We then want to print the third word in each line. The best way to do this is to convert each line to a list of Strings by tokenizing them. We can do this in one line of code with the TStream.map() method:

    TStream<List<String> > wordsInLine = lines.map(tuple -> Arrays.asList(tuple.split(" ")));

Since each tuple is now a list of strings, the wordsInLine stream is of type List. As you can see, the map() method has the ability to change the type of the TStream. Finally, we can use the *wordsInLine* stream to print the third word in each line.

    wordsInLine.sink(list -> System.out.println(list.get(2)));

As mentioned in the getting started guide, a TStream can be parameterized to any serializable Java type, including ones created by the user.


Performing Stateful Operations

In all previous examples, the operations performed on a TStream have been stateless; keeping track of information over multiple invocations of the same operation has not been necessary. What if we want to keep track of the number of Strings sent over a stream? To do this, we need our TStream.map() method to contain a counter as state.

This can be achieved by creating an anonymous Function class, and giving it the required fields.
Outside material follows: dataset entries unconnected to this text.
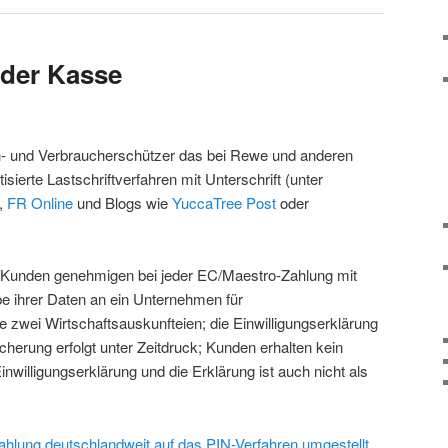
 der Kasse
ten- und Verbraucherschützer das bei Rewe und anderen
ierte Lastschriftverfahren mit Unterschrift (unter
,
FR Online
und Blogs wie
YuccaTree Post
oder
: Kunden genehmigen bei jeder EC/Maestro-Zahlung mit
abe ihrer Daten an ein Unternehmen für
 zwei Wirtschaftsauskunfteien; die Einwilligungserklärung
herung erfolgt unter Zeitdruck; Kunden erhalten kein
nwilligungserklärung und die Erklärung ist auch nicht als
ahlung deutschlandweit auf das PIN-Verfahren umgestellt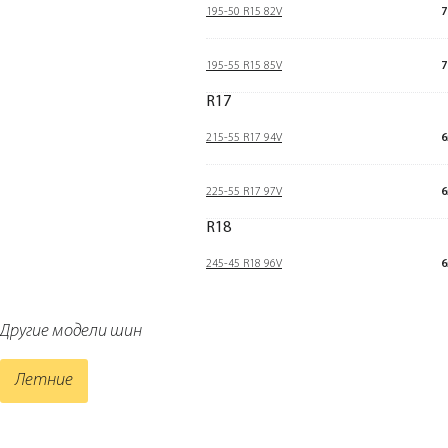
195-50 R15 82V
7
195-55 R15 85V
7
R17
215-55 R17 94V
6
225-55 R17 97V
6
R18
245-45 R18 96V
6
Другие модели шин
Летние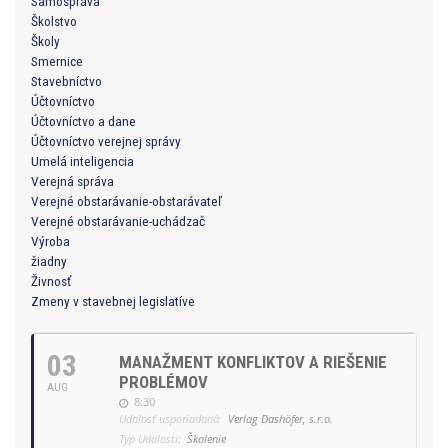
Samospráva
Školstvo
Školy
Smernice
Stavebníctvo
Účtovníctvo
Účtovníctvo a dane
Účtovníctvo verejnej správy
Umelá inteligencia
Verejná správa
Verejné obstarávanie-obstarávateľ
Verejné obstarávanie-uchádzač
Výroba
žiadny
Živnosť
Zmeny v stavebnej legislatíve
03
MANAŽMENT KONFLIKTOV A RIEŠENIE
PROBLÉMOV
AUG
8:30
Udalosť usporiadaná:
Verlag Dashöfer, s.r.o.
Typ Udalosti:
Školenie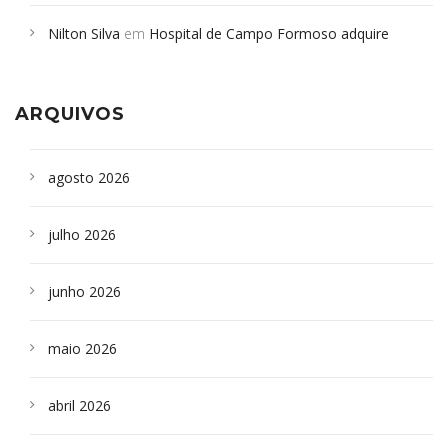
em desabamento em São Paulo - Revista da Bahia
em
Nilton Silva
em
Hospital de Campo Formoso adquire
Campoformosenses que morreram em desabamentos são
aparelho para fazer exames de tomografia
sepultados em SP
ARQUIVOS
agosto 2026
julho 2026
junho 2026
maio 2026
abril 2026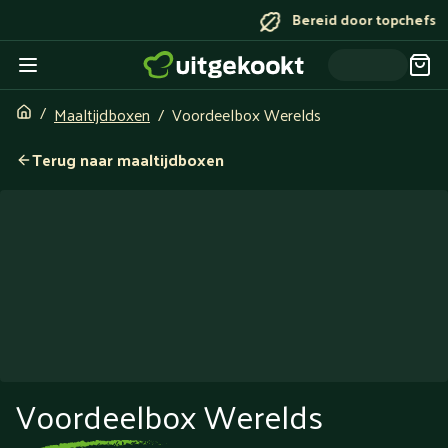
Bereid door topchefs
Maaltijdboxen
Voordeelbox Werelds
Terug naar maaltijdboxen
Voordeelbox Werelds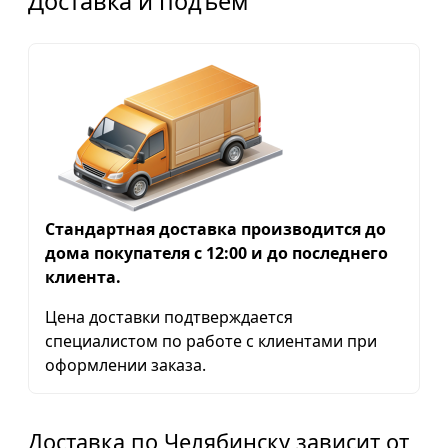
Доставка и подъем
Стандартная доставка производится до
дома покупателя с 12:00 и до последнего
клиента.
Цена доставки подтверждается
специалистом по работе с клиентами при
оформлении заказа.
Доставка по Челябинску зависит от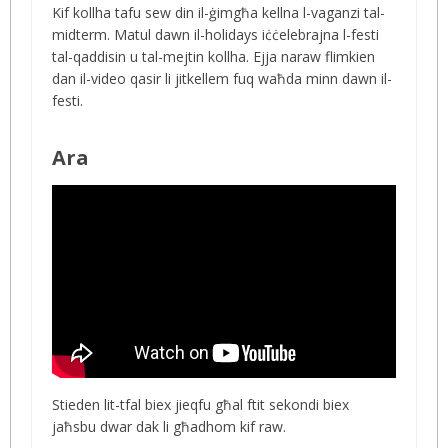
Kif kollha tafu sew din il-ġimgħa kellna l-vaganzi tal-
midterm. Matul dawn il-holidays iċċelebrajna l-festi
tal-qaddisin u tal-mejtin kollha. Ejja naraw flimkien
dan il-video qasir li jitkellem fuq waħda minn dawn il-
festi.
Ara
Stieden lit-tfal biex jieqfu għal ftit sekondi biex
jaħsbu dwar dak li għadhom kif raw.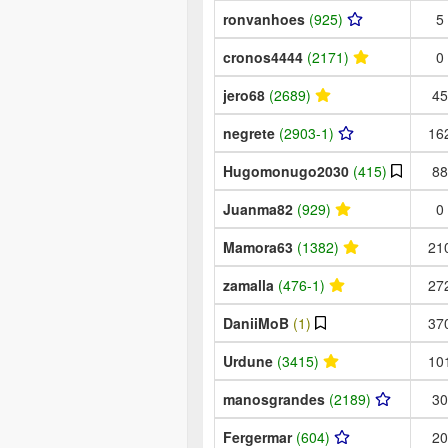
ronvanhoes
(925)
5
cronos4444
(2171)
0
jero68
(2689)
45
negrete
(2903-1)
16
Hugomonugo2030
(415)
88
Juanma82
(929)
0
Mamora63
(1382)
21
zamalla
(476-1)
27
DaniiMoB
(1)
37
Urdune
(3415)
10
manosgrandes
(2189)
30
Fergermar
(604)
20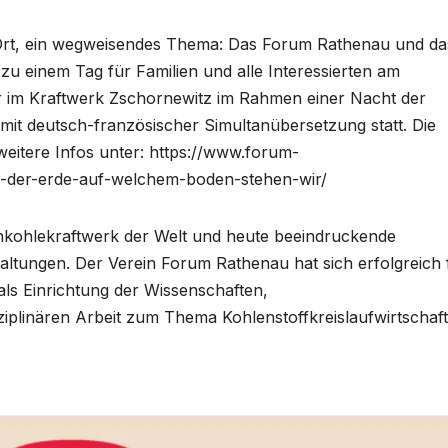
rt, ein wegweisendes Thema: Das Forum Rathenau und da
 zu einem Tag für Familien und alle Interessierten am
r im Kraftwerk Zschornewitz im Rahmen einer Nacht der
it deutsch-französischer Simultanübersetzung statt. Die
weitere Infos unter: https://www.forum-
t-der-erde-auf-welchem-boden-stehen-wir/
aunkohlekraftwerk der Welt und heute beeindruckende
altungen. Der Verein Forum Rathenau hat sich erfolgreich 
ls Einrichtung der Wissenschaften,
iplinären Arbeit zum Thema Kohlenstoffkreislaufwirtschaft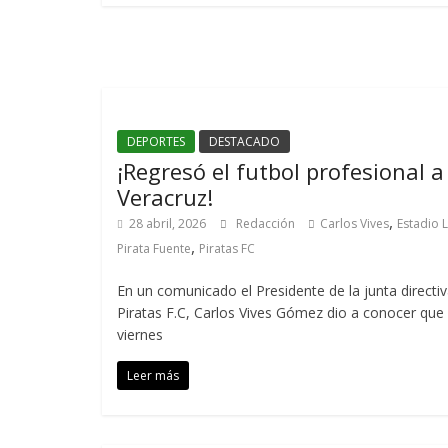
DEPORTES
DESTACADO
¡Regresó el futbol profesional a
Veracruz!
,
28 abril, 2026
Redacción
Carlos Vives
Estadio L
,
Pirata Fuente
Piratas FC
En un comunicado el Presidente de la junta directi
Piratas F.C, Carlos Vives Gómez dio a conocer que 
viernes
Leer más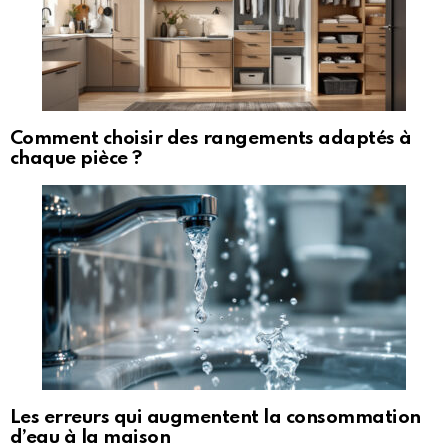
Comment choisir des rangements adaptés à
chaque pièce ?
Les erreurs qui augmentent la consommation
d’eau à la maison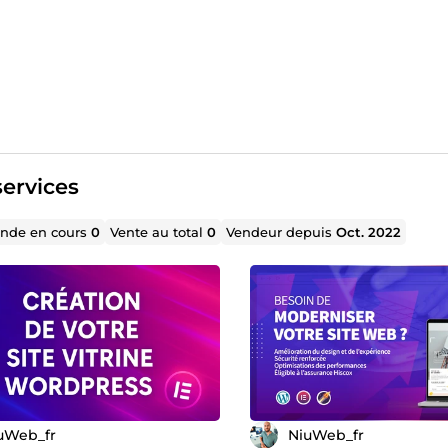
ervices
de en cours
0
Vente au total
0
Vendeur depuis
Oct. 2022
uWeb_fr
NiuWeb_fr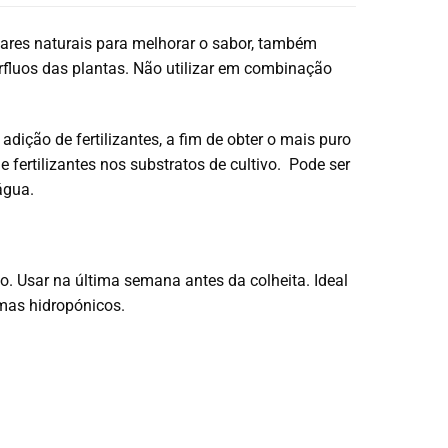
úcares naturais para melhorar o sabor, também
érfluos das plantas. Não utilizar em combinação
dição de fertilizantes, a fim de obter o mais puro
e fertilizantes nos substratos de cultivo. Pode ser
água.
o. Usar na última semana antes da colheita. Ideal
temas hidropónicos.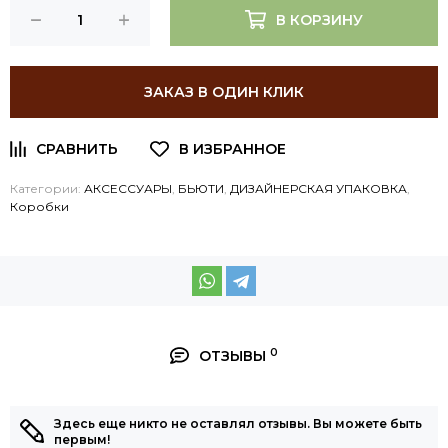
В КОРЗИНУ
ЗАКАЗ В ОДИН КЛИК
Категории:
АКСЕССУАРЫ
,
БЬЮТИ
,
ДИЗАЙНЕРСКАЯ УПАКОВКА
,
Коробки
0
ОТЗЫВЫ
Здесь еще никто не оставлял отзывы. Вы можете быть
первым!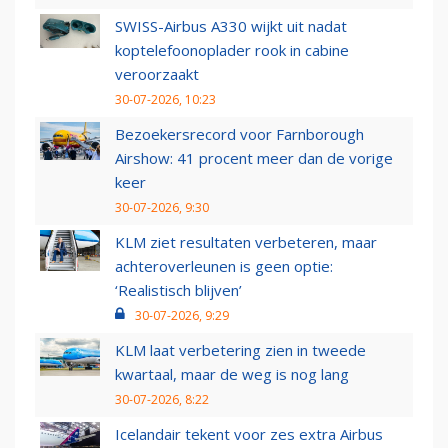
SWISS-Airbus A330 wijkt uit nadat
koptelefoonoplader rook in cabine
veroorzaakt
30-07-2026, 10:23
Bezoekersrecord voor Farnborough
Airshow: 41 procent meer dan de vorige
keer
30-07-2026, 9:30
KLM ziet resultaten verbeteren, maar
achteroverleunen is geen optie:
‘Realistisch blijven’
30-07-2026, 9:29
KLM laat verbetering zien in tweede
kwartaal, maar de weg is nog lang
30-07-2026, 8:22
Icelandair tekent voor zes extra Airbus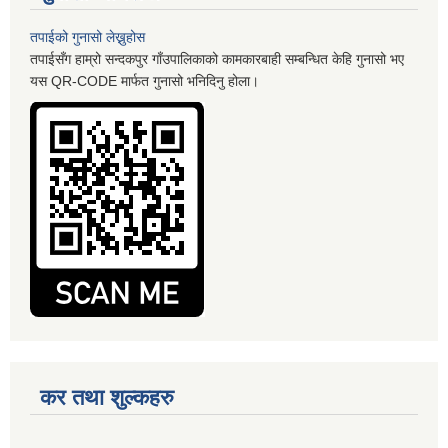
तपाईको गुनासो लेख्नुहोस
तपाईसँग हाम्रो सन्दकपुर गाँउपालिकाको कामकारबाही सम्बन्धित केहि गुनासो भए
यस QR-CODE मार्फत गुनासो भनिदिनु होला।
कर तथा शुल्कहरु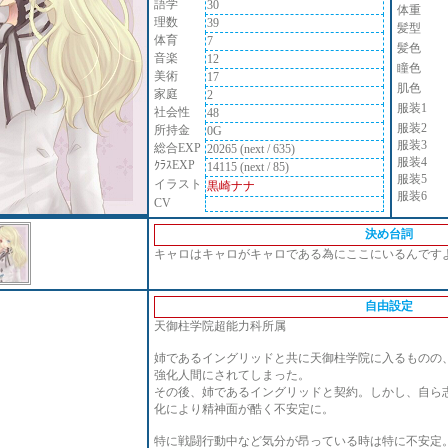
語学
30
体重
理数
39
髪型
体育
7
髪色
音楽
12
瞳色
美術
17
肌色
家庭
2
服装1
社会性
48
服装2
所持金
0G
服装3
総合EXP
20265 (next / 635)
服装4
ｸﾗｽEXP
14115 (next / 85)
服装5
イラスト
黒崎ナナ
服装6
CV
決め台詞
キャロはキャロがキャロである為にここにいるんです
自由設定
天御柱学院超能力科所属
姉であるイングリッドと共に天御柱学院に入るものの
強化人間にされてしまった。
その後、姉であるイングリッドと契約。しかし、自ら
化により精神面が酷く不安定に。
特に戦闘行動中など気分が昂っている時は特に不安定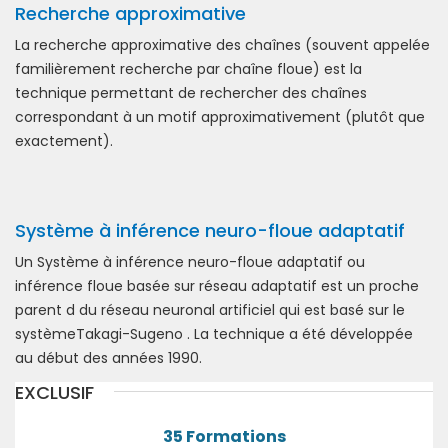
Recherche approximative
La recherche approximative des chaînes (souvent appelée
familièrement recherche par chaîne floue) est la
technique permettant de rechercher des chaînes
correspondant à un motif approximativement (plutôt que
exactement).
Système à inférence neuro-floue adaptatif
Un Système à inférence neuro-floue adaptatif ou
inférence floue basée sur réseau adaptatif est un proche
parent d du réseau neuronal artificiel qui est basé sur le
systèmeTakagi-Sugeno . La technique a été développée
au début des années 1990.
EXCLUSIF
35 Formations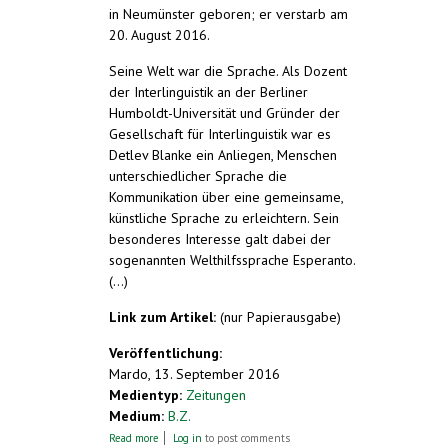
in Neumünster geboren; er verstarb am
20. August 2016.
Seine Welt war die Sprache. Als Dozent
der Interlinguistik an der Berliner
Humboldt-Universität und Gründer der
Gesellschaft für Interlinguistik war es
Detlev Blanke ein Anliegen, Menschen
unterschiedlicher Sprache die
Kommunikation über eine gemeinsame,
künstliche Sprache zu erleichtern. Sein
besonderes Interesse galt dabei der
sogenannten Welthilfssprache Esperanto.
(...)
Link zum Artikel:
(nur Papierausgabe)
Veröffentlichung:
Mardo, 13. September 2016
Medientyp:
Zeitungen
Medium:
B.Z.
about Ein Mann der Sprache schweigt für
Read more
Log in
to post comments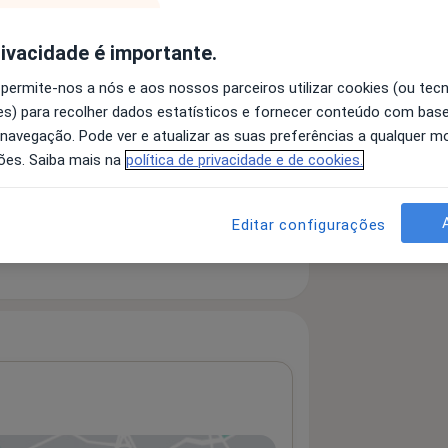
rivacidade é importante.
 detalhes
bre a experiência
 permite-nos a nós e aos nossos parceiros utilizar cookies (ou tec
s) para recolher dados estatísticos e fornecer conteúdo com bas
 navegação. Pode ver e atualizar as suas preferências a qualquer 
ões. Saiba mais na
política de privacidade e de cookies.
serviços e preços
Editar configurações
 nenhuma informação sobre serviços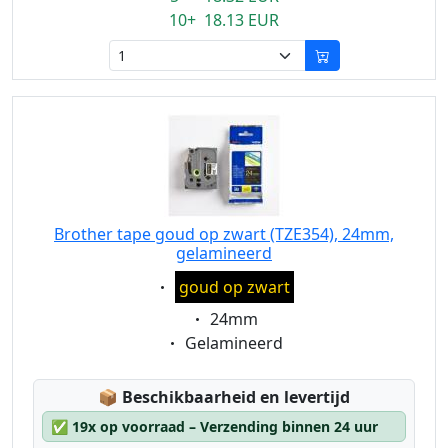
10+ 18.13 EUR
Brother tape goud op zwart (TZE354), 24mm,
gelamineerd
Eigenschaft:
goud op zwart
Eigenschaft:
24mm
Eigenschaft:
Gelamineerd
Lagerstatus:
📦
Beschikbaarheid en levertijd
✅
19x op voorraad – Verzending binnen 24 uur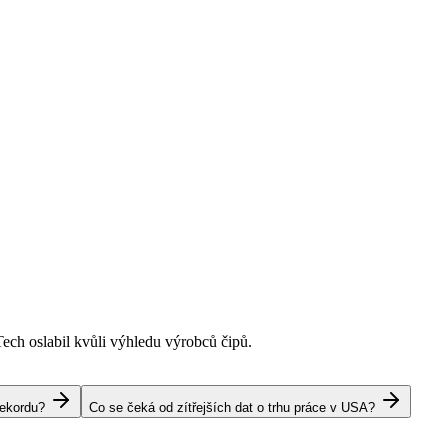
Tech oslabil kvůli výhledu výrobců čipů.
rekordu?
Co se čeká od zítřejších dat o trhu práce v USA?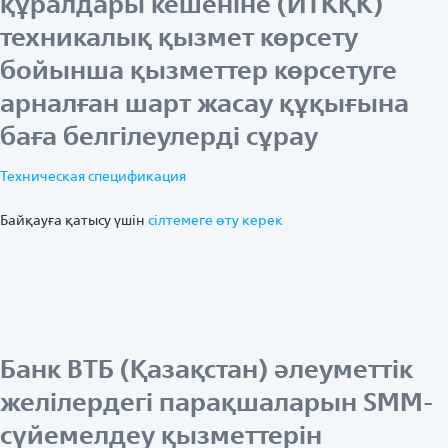
құралдары кешеніне (ИТКҚК)
техникалық қызмет көрсету
бойынша қызметтер көрсетуге
арналған шарт жасау құқығына
баға белгілеулерді сұрау
Техническая спецификация
Байқауға қатысу үшін
ciлтемеге өту керек
Банк ВТБ (Қазақстан) әлеуметтік
желілердегі парақшаларын SMM-
сүйемелдеу қызметтерін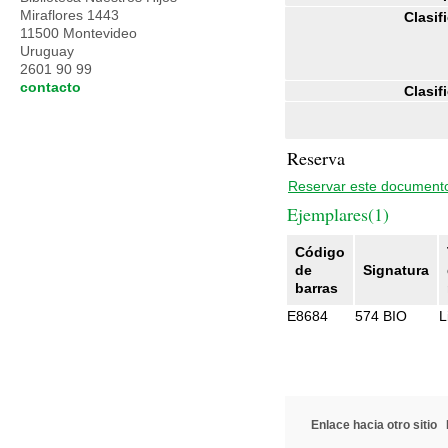
Miraflores 1443
Clasif
11500 Montevideo
Uruguay
2601 90 99
contacto
Clasif
Reserva
Reservar este document
Ejemplares(1)
Código
de
Signatura
barras
E8684
574 BIO
L
Enlace hacia otro sitio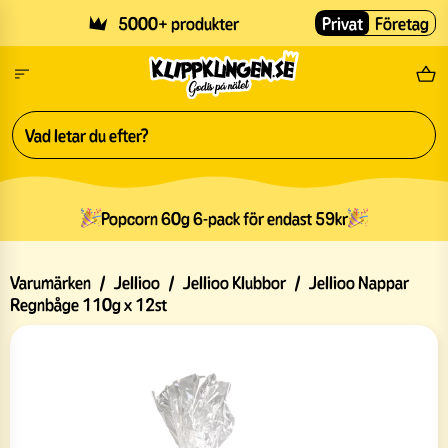
Skip to main content
5000+ produkter
Privat
Företag
Fri
Popcorn 60g 6-pack för endast 59kr
Varumärken
/
Jellioo
/
Jellioo Klubbor
/
Jellioo Nappar
Regnbåge 110g x 12st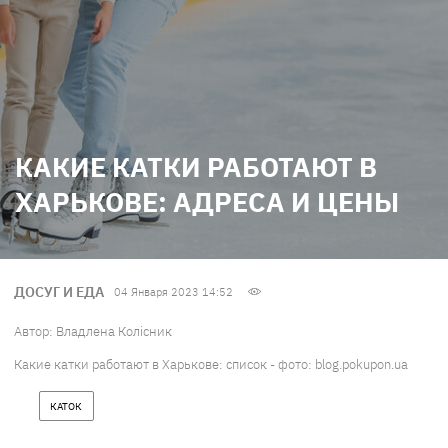
КАКИЕ КАТКИ РАБОТАЮТ В
ХАРЬКОВЕ: АДРЕСА И ЦЕНЫ
ДОСУГ И ЕДА
04 Января 2023 14:52
Автор:
Владлена Колісник
Какие катки работают в Харькове: список - фото: blog.pokupon.ua
КАТОК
	TStream<String> streamOfStrings = ...;
    TStream<Integer> counts = streamOfStrings.map(new Function<String, Integer>(){
            int count = 0;
            @Override
            public Integer apply(String arg0) {
                count = count + 1;
                return count;
            }
        });

The count field will now contain the number of Strings which were sent over streamOfStrings. Although this is a simple example, the anonymous Function passed to TStream.map() can contain any kind of state! This could be a HashMap<K, T>, a running list of tuples, or any serializable Java type. The state will be maintained throughout the entire runtime of your application.